Das Buch wird nichts ändern

■ betr.: „Dem Teufel ein Schnippchen schlagen“, taz vom 17. 5. 14

Was ist das Besondere an diesem Buch? Vermutlich, dass es in den USA erschienen ist. Der interessierte Bürger sollte wissen, warum wir es in den entwickelten Ländern mit unermesslich wachsendem Reichtum und gleichzeitig mit immer mehr Armut zu tun haben. Das Problem: die Zusammenhänge sind bekannt, aber die Politik handelt nicht. Und daran wird auch das „Buch des Jahrzehnts“ nichts ändern, schon gar nicht in den USA. DIETER STOMPE, Erfurt

Keine einfachen Chancen

■ betr.: „Krieg der Krise!“, taz vom 17. 5. 14

Natürlich bietet jede Krise auch Chancen. Vor allem für die Gewinner der Krise. Denn so wie jeder Krieg Kriegsgewinnler und Kriegstote hat, gibt es auch in jeder Krise Nutznießer.
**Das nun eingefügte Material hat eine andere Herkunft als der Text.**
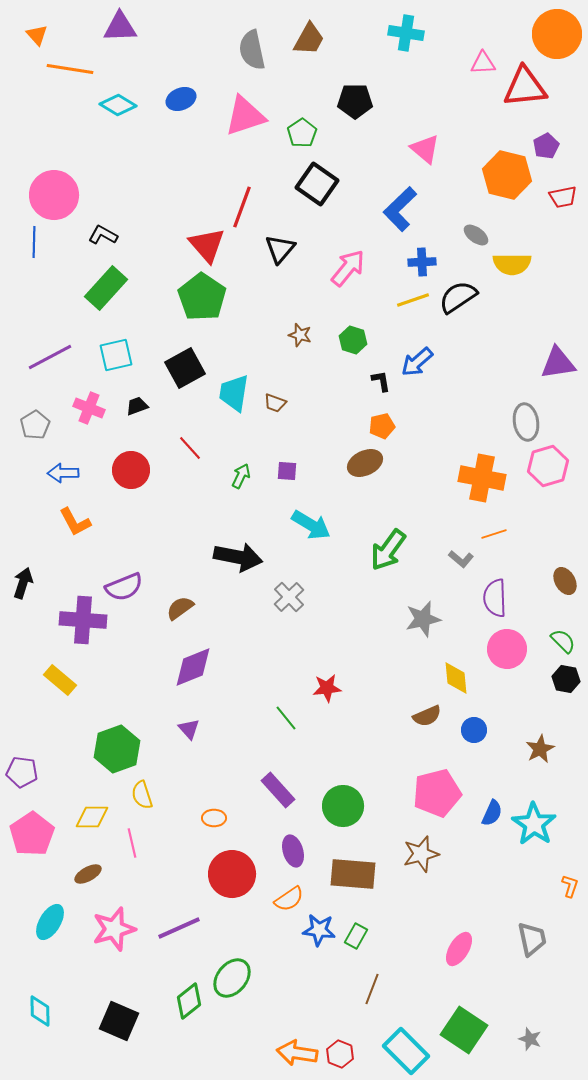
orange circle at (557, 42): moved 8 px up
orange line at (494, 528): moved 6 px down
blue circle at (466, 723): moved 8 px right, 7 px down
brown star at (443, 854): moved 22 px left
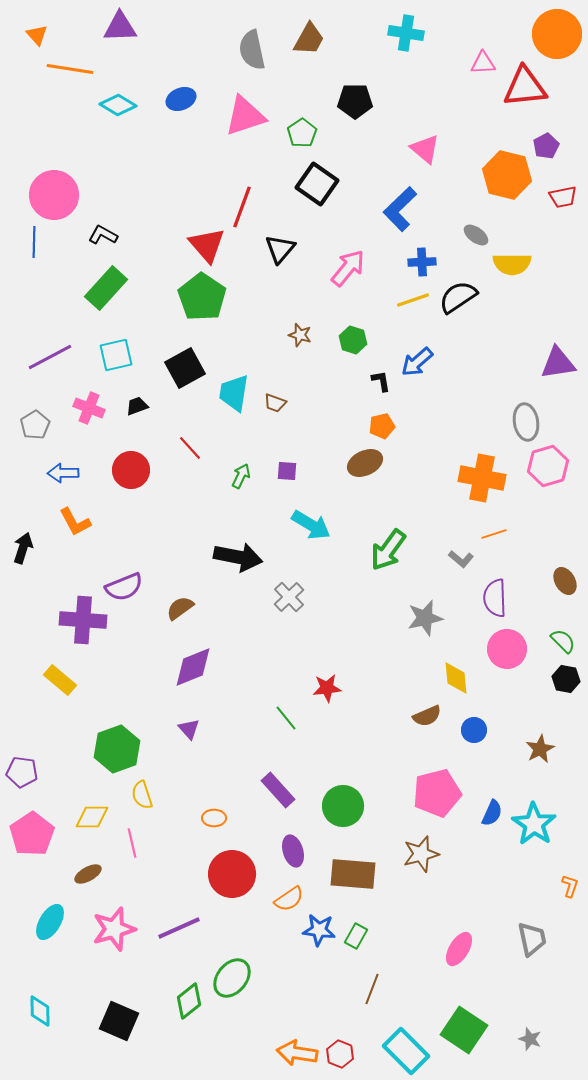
black arrow at (23, 583): moved 35 px up
gray star at (423, 619): moved 2 px right, 1 px up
Im Falle der „Finanzkrise“ dürften die vor allem die „Märkte“ und die internationalen Finanzspekulanten gewesen sein. Bestanden doch die Bankenrettungen vor allem darin, etliche Milliarden öffentlicher Gelder in Privateigentum zu überführen. Für diese Finanzspekulanten dürfte die Krise also kaum den Beigeschmack einer Bedrohung gehabt haben. In die Krise gerieten hier weniger die Finanzen als vielmehr die öffentlichen Institutionen – die Staaten. Für diese bestand die Krise vor allem darin, dass sie ihren Staatssubjekten, ihren Bürgern, nicht schnell genug verständlich machen konnten, dass die neuen Einschnitte in deren soziale Besitzstände notwendig und angemessen waren. Insofern wäre es vielleicht sogar passender, von Staatskrise statt von Finanzkrise zu sprechen.

Für die Profiteure der Krise war es ein völlig normaler Vorgang. Sie haben einfach einen Gang hochgeschaltet. Wenn sich die Geschwindigkeit, mit der öffentliche Gelder privatisiert werden, permanent erhöht, ist das nun mal notwendig. Das ist keine Krise, das ist ein völlig normaler Vorgang. Wer darin eine Krise erkennt, hat vielleicht nur noch nicht bemerkt, wer bei dieser Fahrt ins (finanz-)spekulative Nirwana die Geschwindigkeit bestimmt und in wessen Einfluss es liegt, den Gang hochzuschalten. Aber welche Chancen bietet die Krise denn dann jenen, die zu den Verlierern gehören? Abspringen, wenn sich das Karussell zu schnell dreht, und einfach nicht mehr mitfahren? Ohne Geld leben, wenn alles verfügbare Geld schon anderen gehört? Hört sich ziemlich schwierig an. Aber wer hat behauptet, dass die Chancen, die aus einer Krise entstehen, einfache Chancen wären?